#### 所示文本:
============
捕鯨所代表的國家意志類似於日本官方祭拜靖國神社,潛藏著隱忍、不馴、倔強乃至哭泣和掙扎。向和平挑戰,對歷史說「不」,祭拜本質上是政治軍事的招魂,而不是讓神和人雙方欣悅的精神皈依。捕鯨行動便是祭拜的詮釋:衝出海島,佔領槍殺。這說明經濟發達和技術先進並不能保證一個國家就是文明國度且不再傷天害理。
然而畢竟是徐福到達、鑒真東渡的日本,是夏目漱石、川端康成、東野圭吾、村上春樹的日本,是黑澤明、宮崎峻、久石讓的日本,是自由民主的西方日本。從未有一個國家像日本這樣讓中國人的感情如此複雜:喜歡與怨恨、學習與提防、佩服與畏懼、讚美與詛咒。君不見,鯨魚淒淒兮物哀綿綿,日本慈悲兮我淚漣漣。
小悅悅被兩車軋碾,路人沒有施以援手。他們為何如此冷漠?是他們有權利冷漠?是常常被別人冷漠所以必然要冷漠別人?是天性冷漠已成習慣而對他人的痛苦視若無睹?是社會無意中提倡並形成了冷漠所以他們不得不冷漠?是他們沒有靈魂成了道德的瞎子根本就看不見?中國,為什麼要讓小悅悅來拯救我們的靈魂?
老太假摔訛人遭到國人的唾棄,之後我們謹小慎微,把幫助人看成了走鋼絲。我們首先想到的不是拉人一把,而是害怕自己被人拉下去。我們終於為自己的冷漠和麻木找到了堂而皇之的借口。這就是老太效應,它的能量竟可以讓多數人拒絕舉手之勞的幫助,讓本來脆弱的道德更加脆弱。可如果事事以求自保,人的意義又在哪裡呢?
============
頁面圖像及提取的文字
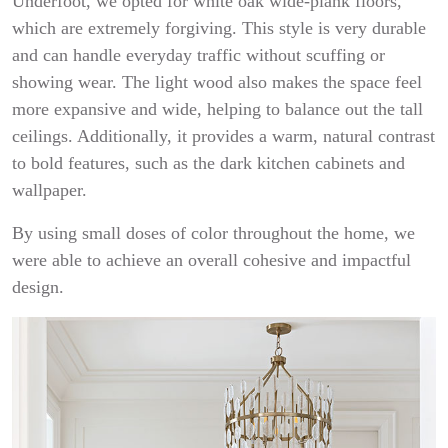
Underfoot, we opted for white oak wide-plank floors,
which are extremely forgiving. This style is very durable
and can handle everyday traffic without scuffing or
showing wear. The light wood also makes the space feel
more expansive and wide, helping to balance out the tall
ceilings. Additionally, it provides a warm, natural contrast
to bold features, such as the dark kitchen cabinets and
wallpaper.
By using small doses of color throughout the home, we
were able to achieve an overall cohesive and impactful
design.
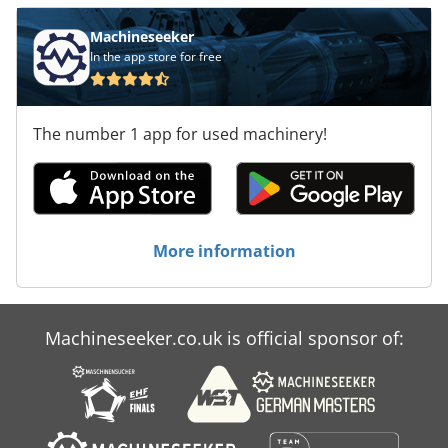
Machineseeker
In the app store for free
The number 1 app for used machinery!
More information
Machineseeker.co.uk is official sponsor of:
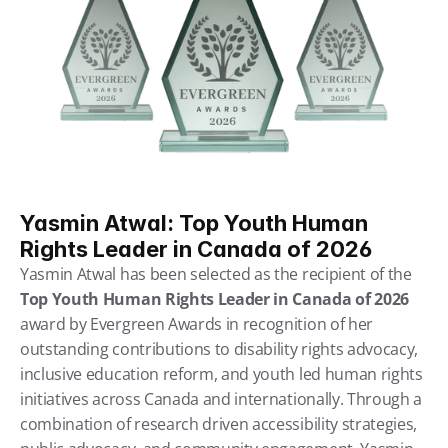
Yasmin Atwal: Top Youth Human 
Rights Leader in Canada of 2026
Yasmin Atwal has been selected as the recipient of the 
Top Youth Human Rights Leader in Canada of 2026
award by Evergreen Awards in recognition of her 
outstanding contributions to disability rights advocacy, 
inclusive education reform, and youth led human rights 
initiatives across Canada and internationally. Through a 
combination of research driven accessibility strategies, 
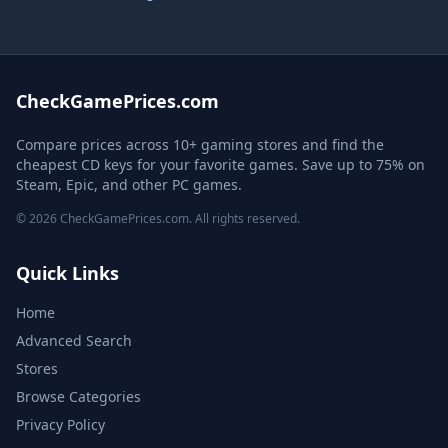
CheckGamePrices.com
Compare prices across 10+ gaming stores and find the
cheapest CD keys for your favorite games. Save up to 75% on
Steam, Epic, and other PC games.
© 2026 CheckGamePrices.com. All rights reserved.
Quick Links
Home
Advanced Search
Stores
Browse Categories
Privacy Policy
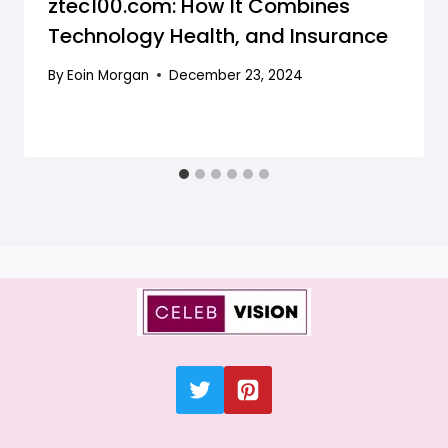
ztec100.com: How It Combines
Technology Health, and Insurance
By
Eoin Morgan
December 23, 2024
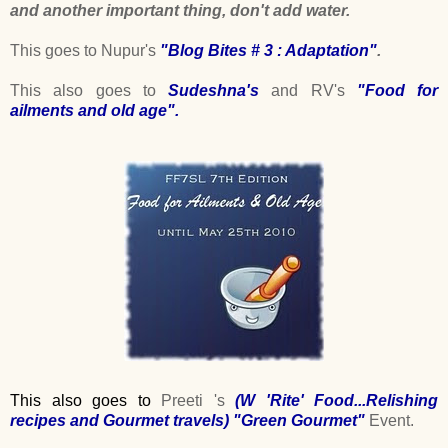
and another important thing, don't add water.
This goes to Nupur's
"Blog Bites # 3 : Adaptation"
.
This also goes to
Sudeshna's
and RV's
"Food for
ailments and old age"
.
This also goes to
Preeti 's
(
W 'Rite' Food...Relishing
recipes and Gourmet travels
)
"Green Gourmet"
Event.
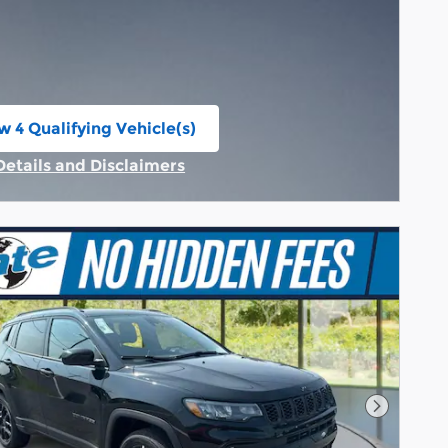
w 4 Qualifying Vehicle(s)
n in same tab
Details and Disclaimers
Incentive Modal
Next Pho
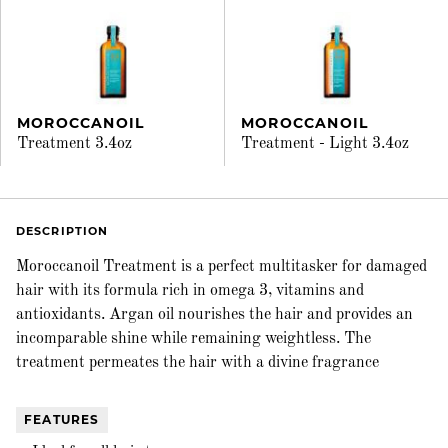
MOROCCANOIL
MOROCCANOIL
Treatment 3.4oz
Treatment - Light 3.4oz
DESCRIPTION
Moroccanoil Treatment is a perfect multitasker for damaged
hair with its formula rich in omega 3, vitamins and
antioxidants. Argan oil nourishes the hair and provides an
incomparable shine while remaining weightless. The
treatment permeates the hair with a divine fragrance
FEATURES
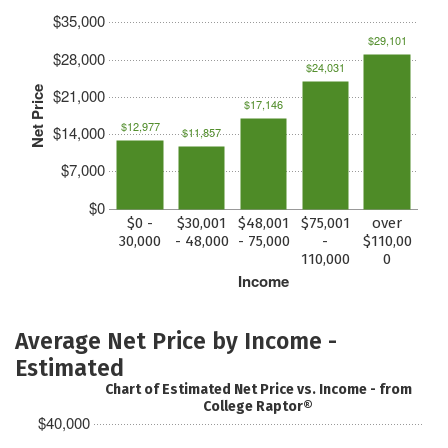
$35,000
$29,101
$28,000
$24,031
Net Price
$21,000
$17,146
$12,977
$14,000
$11,857
$7,000
$0
$0 -
$30,001
$48,001
$75,001
over
30,000
- 48,000
- 75,000
-
$110,00
110,000
0
Income
Average Net Price by Income -
Estimated
Chart of Estimated Net Price vs. Income - from
College Raptor®
$40,000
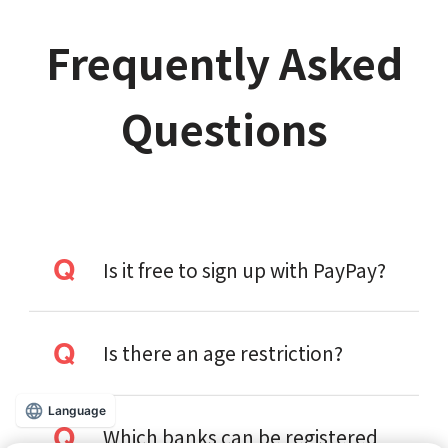
Frequently Asked
Questions
Is it free to sign up with PayPay?
Is there an age restriction?
Language
Which banks can be registered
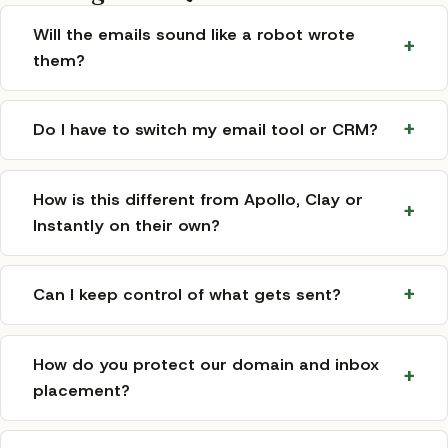
Will the emails sound like a robot wrote
them?
Do I have to switch my email tool or CRM?
How is this different from Apollo, Clay or
Instantly on their own?
Can I keep control of what gets sent?
How do you protect our domain and inbox
placement?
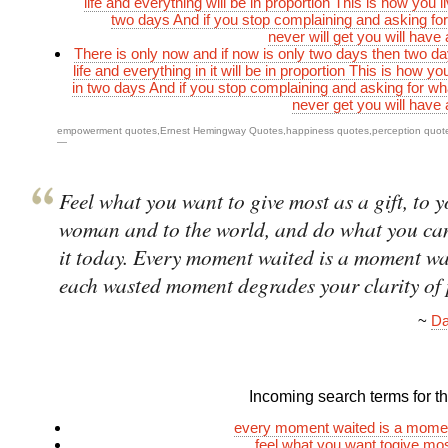
life and everything will be in proportion This is how you liv
two days And if you stop complaining and asking fo
never will get you will have 
There is only now and if now is only two days then two da
life and everything in it will be in proportion This is how you 
in two days And if you stop complaining and asking for wha
never get you will have 
empowerment quotes
,
Ernest Hemingway Quotes
,
happiness quotes
,
perception quot
—
Feel what you want to give most as a gift, to 
woman and to the world, and do what you can
it today. Every moment waited is a moment wa
each wasted moment degrades your clarity of
~
Da
Incoming search terms for thi
every moment waited is a mome
feel what you want togive most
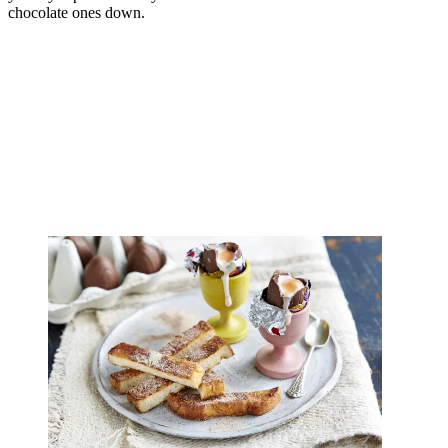
chocolate ones down.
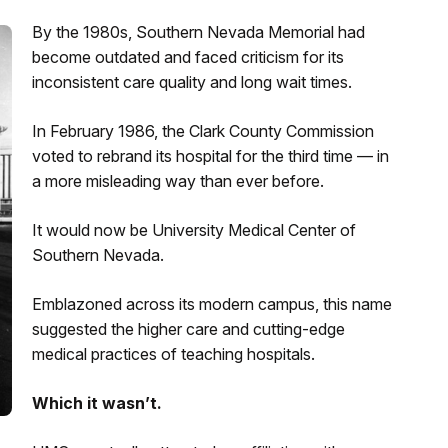
By the 1980s, Southern Nevada Memorial had
become outdated and faced criticism for its
inconsistent care quality and long wait times.
In February 1986, the Clark County Commission
voted to rebrand its hospital for the third time — in
a more misleading way than ever before.
It would now be University Medical Center of
Southern Nevada.
Emblazoned across its modern campus, this name
suggested the higher care and cutting-edge
medical practices of teaching hospitals.
Which it wasn’t.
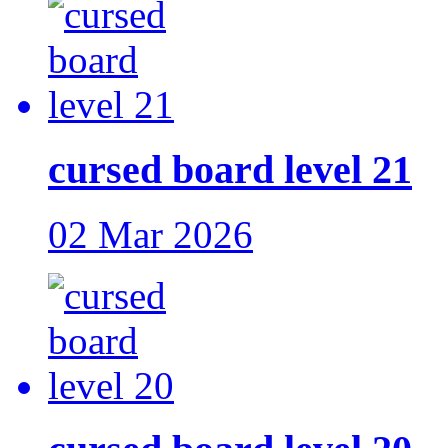
cursed board level 21
02 Mar 2026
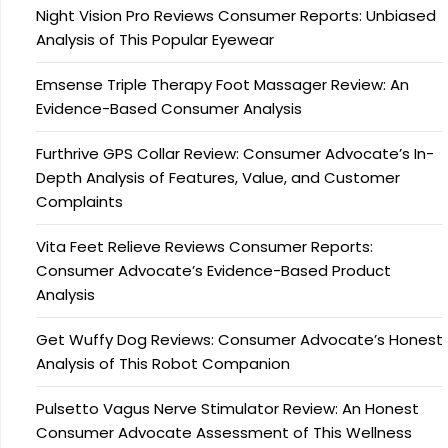
Night Vision Pro Reviews Consumer Reports: Unbiased
Analysis of This Popular Eyewear
Emsense Triple Therapy Foot Massager Review: An
Evidence-Based Consumer Analysis
Furthrive GPS Collar Review: Consumer Advocate’s In-
Depth Analysis of Features, Value, and Customer
Complaints
Vita Feet Relieve Reviews Consumer Reports:
Consumer Advocate’s Evidence-Based Product
Analysis
Get Wuffy Dog Reviews: Consumer Advocate’s Honest
Analysis of This Robot Companion
Pulsetto Vagus Nerve Stimulator Review: An Honest
Consumer Advocate Assessment of This Wellness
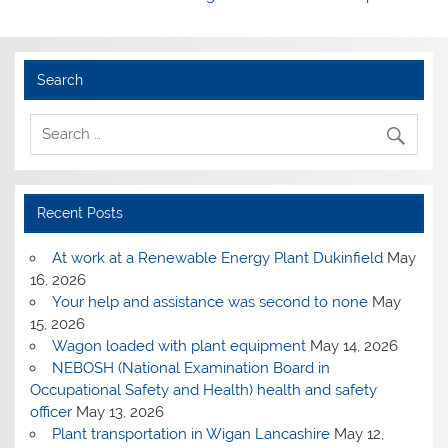
Search
Recent Posts
At work at a Renewable Energy Plant Dukinfield
May
16, 2026
Your help and assistance was second to none
May
15, 2026
Wagon loaded with plant equipment
May 14, 2026
NEBOSH (National Examination Board in
Occupational Safety and Health) health and safety
officer
May 13, 2026
Plant transportation in Wigan Lancashire
May 12,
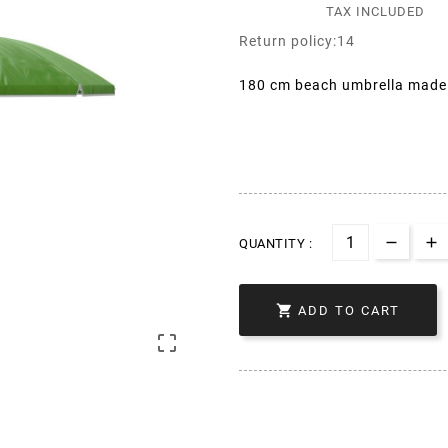
TAX INCLUDED
Return policy:14
180 cm beach umbrella made o
QUANTITY :

ADD TO CART

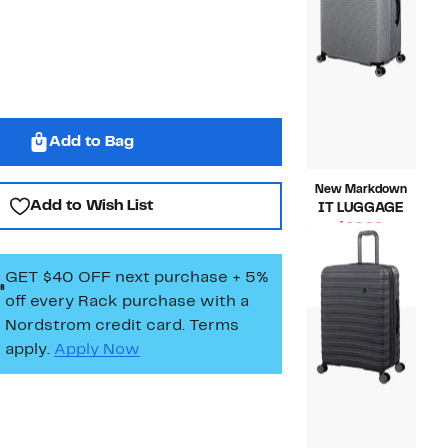
Add to Bag
New Markdown
Add to Wish List
IT LUGGAGE
Current
$62.96
Price
Compara
$180.00
$62.96
value
GET $40 OFF next purchase + 5%
$180.00
off every Rack purchase
with a
Nordstrom credit card. Terms
apply.
Apply Now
============
#### 動手試試:
請接續這篇談日本捕鯨與國人冷漠的評論文字，從最後一句之後往下寫。

#### 參考答案:
我想,假摔訛人的老太,第一是窮人,第二是老人。她們似乎失去了贍養,即便她們認為假摔訛人不道德也只能這樣做,因為生計比道德更迫切,吃飯比品行更要緊。尤其重要的是,或許她們認為,假摔訛人比起那些更不道德的人與事並不算不道德。也就是說她們的行為產生在一個宏大的不道德的背景上,組成這個背景的有:
房地產大亨的掠奪,官高位尊的巨貪,無處不在的商家欺騙,危害生命的吃穿住行,氾濫成災的爾虞我詐。是眾多的不道德產生了老太的不道德,不是老太的不道德產生了眾多的不道德。老太並不是底線,相比於日陷日深的道德底線,她可能還是中間靠上的吧?老太背後,是誰靠什麼力量,掐斷了社會良知的臍帶?
僅僅一個老太的訛詐和一個法官的愚蠢就能讓我們冷漠無情,說明我們本來就是冷血動物。所以我們應該反躬自問:如果我遇到一個老太摔倒,是會幫扶一把還是置之不理?在法律面前我們有冷漠的權利,但在神明面前我們沒有。不要重複我不信神的老調。神明就是你心裡的一盞燈,它能照亮你自己,也能照亮別的人。
活熊取膽汁的場面慘不忍睹。什麼叫傷天害理?這就是。我希望頒布嚴禁的法令;希望醫生不開、病人不吃熊膽藥——熊膽的作用完全可以用人造藥物來代替;希望藥廠不是建立在殘害生命的基礎上。還希望抓了黑熊天天抽取膽汁的人明白:我們是人,人頭上有報應。當然最大的希望還是政府:伸出仁慈的雙手,救救黑熊。
我是一隻黑熊,關在只能站立的鐵籠子裡。我的腹側被人剜出深洞,插著抽取膽汁的管道,每天兩次,天天如此,已經十六年了。我的爸爸不堪折磨,用熊掌挖腹自殺。從此人就給我穿上箍緊的鐵衣,我連自殺也不可能。我傷口潰爛,肝膽劇痛;我拍打鐵牢拍爛了前掌,長期站立站斷了後腿。我是一隻天天哭號的黑熊。
我還是那只痛不欲生的黑熊。給我一分鐘自由,我一定撞牆自殺。人啊,你們不忍不棄的惻隱之心呢?你們「己所不欲勿施於人」的忠恕之道呢?你們有上帝、佛祖、天爺,怎麼就不管一管呢?我想起我的前世,我曾是人的媽媽,是人的媽媽呀。你們殘害著自己的媽媽。我祈求死後變成天良與人道,去拯救人心的麻木和殘暴。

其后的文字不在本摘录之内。